Harris has made tackling excessive prices a key a part of her financial insurance policies in an try to tackle inflation, which is persistently close to the highest of voters’ considerations. As a part of her new platform, she’s backing a ban on company worth gouging on meals and groceries in addition to on price-fixing by company landlords, which she says contributes to extreme bills for the typical shopper and renter. Harris first raised these messages throughout an financial handle in Raleigh, North Carolina, in her first coverage speech since turning into the nominee. Trump has sought to tie Harris to rising prices, pointing to the present administration and “Bidenomics” as the explanation for People’ heftier payments. Although Harris hasn’t specified what her proposed price-gouging ban will entail, the previous president has claimed it should quantity to “SOVIET Fashion Value Controls.”

On health-care prices, the vice-president can also be promising to increase the $2,000 cap on out-of-pocket spending, in addition to the $35 cap on insulin, from seniors to all People.

Harris indicated help for “commonsense” Supreme Courtroom reforms with a view to handle the physique’s waning help from the American folks. Particularly, her marketing campaign famous, she backs “requiring Justices to adjust to ethics guidelines that different federal judges are certain by and imposing time period limits.”

Not talked about is the favored progressive place of accelerating the variety of justices on the Supreme Courtroom, also referred to as Courtroom-packing, which Harris beforehand expressed an openness towards throughout her 2020 presidential bid. She later prevented questions on the topic throughout a vice-presidential debate with Mike Pence.

A good portion of the Harris-Walz platform revolves across the laws Harris has vowed to move into legislation if elected president. Amongst these are the PRO Act, which expands labor protections, in addition to the Public Service Freedom to Negotiate Act, which protects the appropriate of public-sector staff to prepare and be a part of a union. She’s additionally promising to signal payments codifying Roe v. Wade and banning assault rifles.

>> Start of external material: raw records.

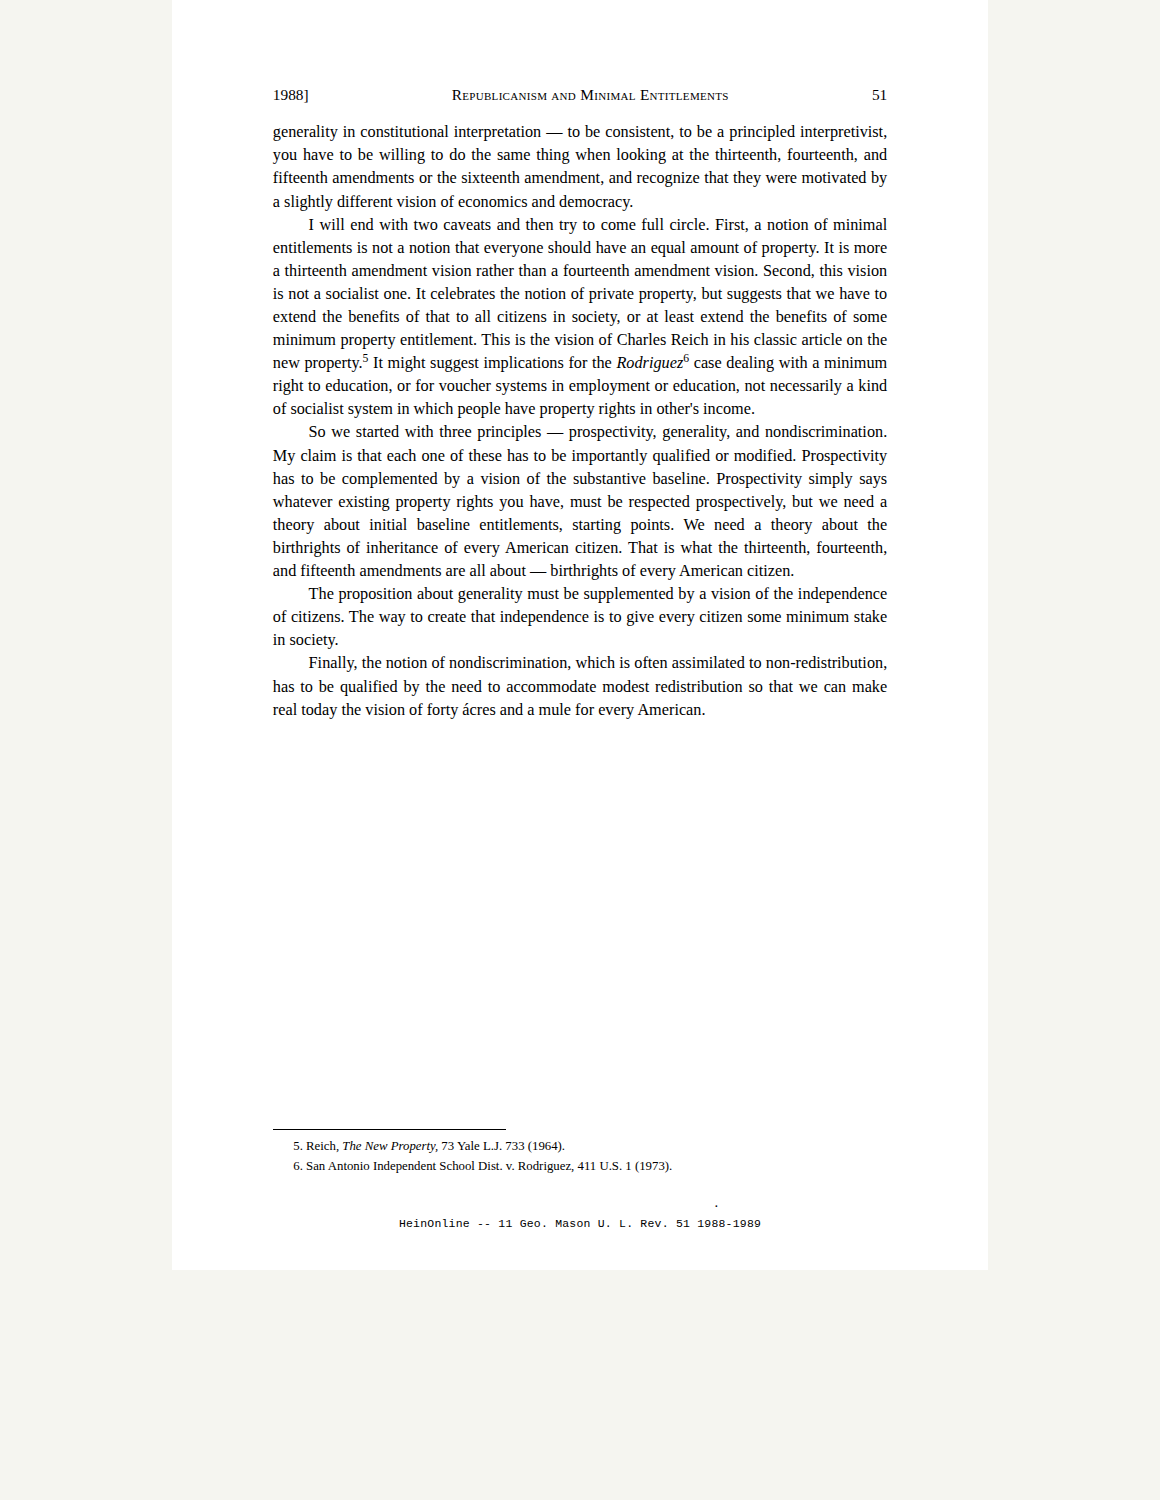1988] Republicanism and Minimal Entitlements 51
generality in constitutional interpretation — to be consistent, to be a principled interpretivist, you have to be willing to do the same thing when looking at the thirteenth, fourteenth, and fifteenth amendments or the sixteenth amendment, and recognize that they were motivated by a slightly different vision of economics and democracy.
I will end with two caveats and then try to come full circle. First, a notion of minimal entitlements is not a notion that everyone should have an equal amount of property. It is more a thirteenth amendment vision rather than a fourteenth amendment vision. Second, this vision is not a socialist one. It celebrates the notion of private property, but suggests that we have to extend the benefits of that to all citizens in society, or at least extend the benefits of some minimum property entitlement. This is the vision of Charles Reich in his classic article on the new property.5 It might suggest implications for the Rodriguez6 case dealing with a minimum right to education, or for voucher systems in employment or education, not necessarily a kind of socialist system in which people have property rights in other's income.
So we started with three principles — prospectivity, generality, and nondiscrimination. My claim is that each one of these has to be importantly qualified or modified. Prospectivity has to be complemented by a vision of the substantive baseline. Prospectivity simply says whatever existing property rights you have, must be respected prospectively, but we need a theory about initial baseline entitlements, starting points. We need a theory about the birthrights of inheritance of every American citizen. That is what the thirteenth, fourteenth, and fifteenth amendments are all about — birthrights of every American citizen.
The proposition about generality must be supplemented by a vision of the independence of citizens. The way to create that independence is to give every citizen some minimum stake in society.
Finally, the notion of nondiscrimination, which is often assimilated to non-redistribution, has to be qualified by the need to accommodate modest redistribution so that we can make real today the vision of forty ácres and a mule for every American.
5. Reich, The New Property, 73 Yale L.J. 733 (1964).
6. San Antonio Independent School Dist. v. Rodriguez, 411 U.S. 1 (1973).
.
HeinOnline -- 11 Geo. Mason U. L. Rev. 51 1988-1989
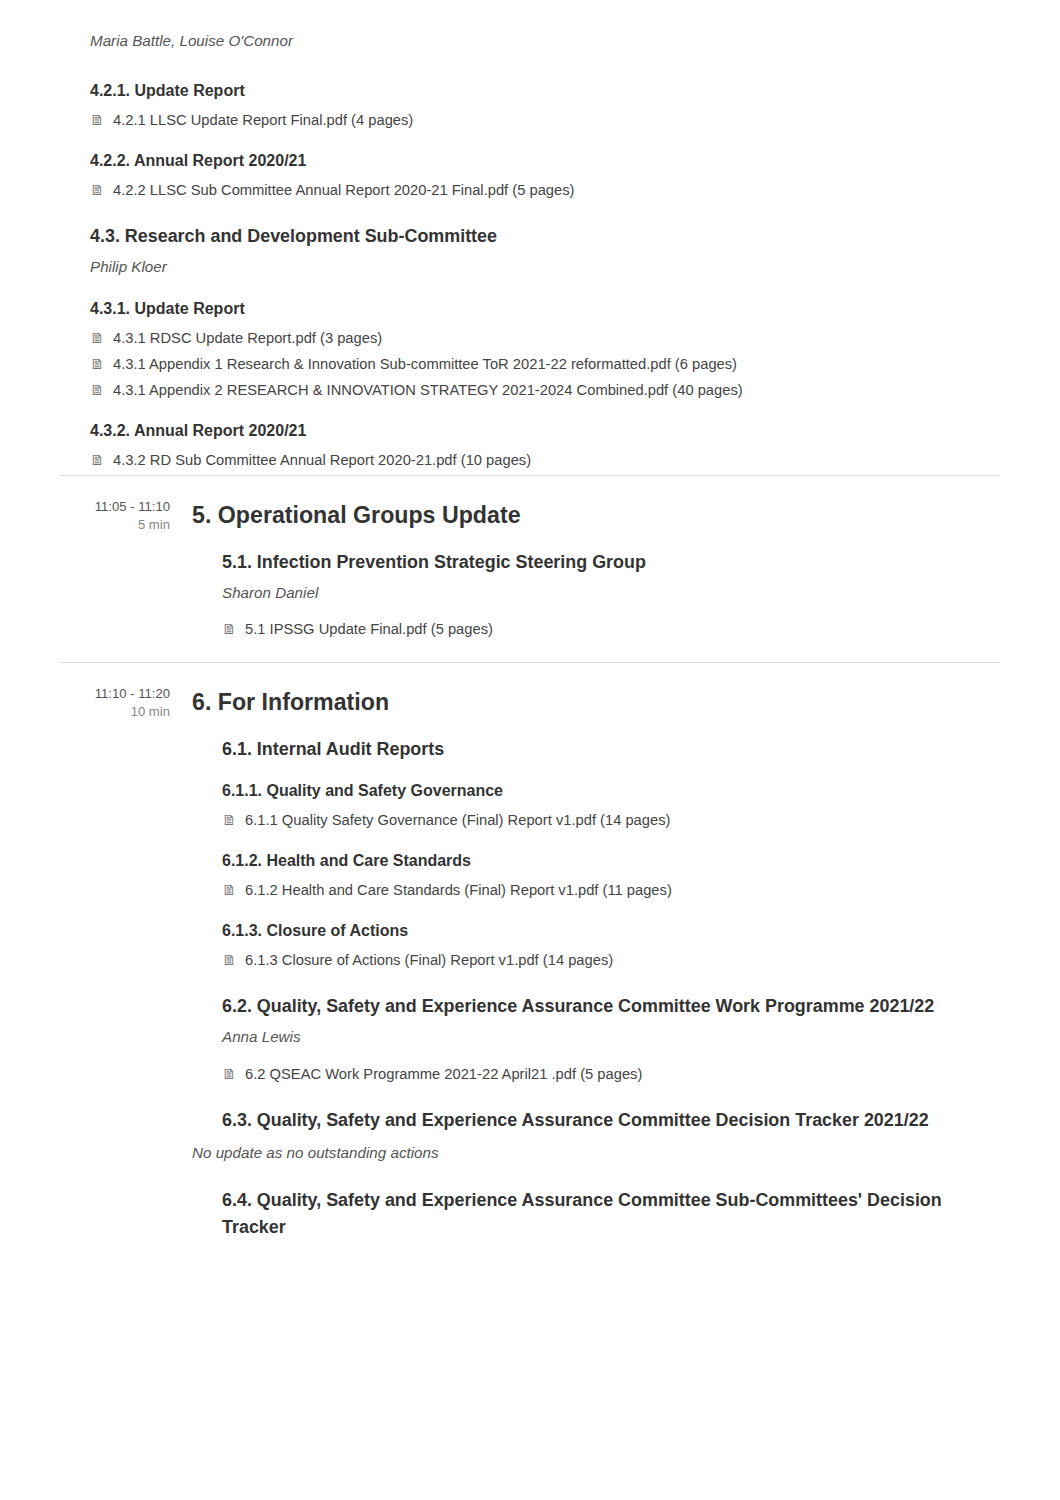Maria Battle, Louise O'Connor
4.2.1. Update Report
4.2.1 LLSC Update Report Final.pdf (4 pages)
4.2.2. Annual Report 2020/21
4.2.2 LLSC Sub Committee Annual Report 2020-21 Final.pdf (5 pages)
4.3. Research and Development Sub-Committee
Philip Kloer
4.3.1. Update Report
4.3.1 RDSC Update Report.pdf (3 pages)
4.3.1 Appendix 1 Research & Innovation Sub-committee ToR 2021-22 reformatted.pdf (6 pages)
4.3.1 Appendix 2 RESEARCH & INNOVATION STRATEGY 2021-2024 Combined.pdf (40 pages)
4.3.2. Annual Report 2020/21
4.3.2 RD Sub Committee Annual Report 2020-21.pdf (10 pages)
11:05 - 11:10
5 min
5. Operational Groups Update
5.1. Infection Prevention Strategic Steering Group
Sharon Daniel
5.1 IPSSG Update Final.pdf (5 pages)
11:10 - 11:20
10 min
6. For Information
6.1. Internal Audit Reports
6.1.1. Quality and Safety Governance
6.1.1 Quality Safety Governance (Final) Report v1.pdf (14 pages)
6.1.2. Health and Care Standards
6.1.2 Health and Care Standards (Final) Report v1.pdf (11 pages)
6.1.3. Closure of Actions
6.1.3 Closure of Actions (Final) Report v1.pdf (14 pages)
6.2. Quality, Safety and Experience Assurance Committee Work Programme 2021/22
Anna Lewis
6.2 QSEAC Work Programme 2021-22 April21 .pdf (5 pages)
6.3. Quality, Safety and Experience Assurance Committee Decision Tracker 2021/22
No update as no outstanding actions
6.4. Quality, Safety and Experience Assurance Committee Sub-Committees' Decision Tracker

Harris can also be vowing to signal the bipartisan border invoice that didn’t move in Congress earlier this yr after Republicans got here out in droves to oppose it. In her platform, the marketing campaign highlighted the laws’s funding of detection know-how to cease drug trafficking in addition to its addition of extra border brokers, an indication of how the Democratic Get together is making an attempt to adapt to the raging debate on immigration occurring among the many American citizens.

Nonetheless, these guarantees hinge on the Democratic Get together’s potential to retain and acquire seats in each chambers of Congress in November, a situation that’s removed from a given on this shut and contentious election cycle.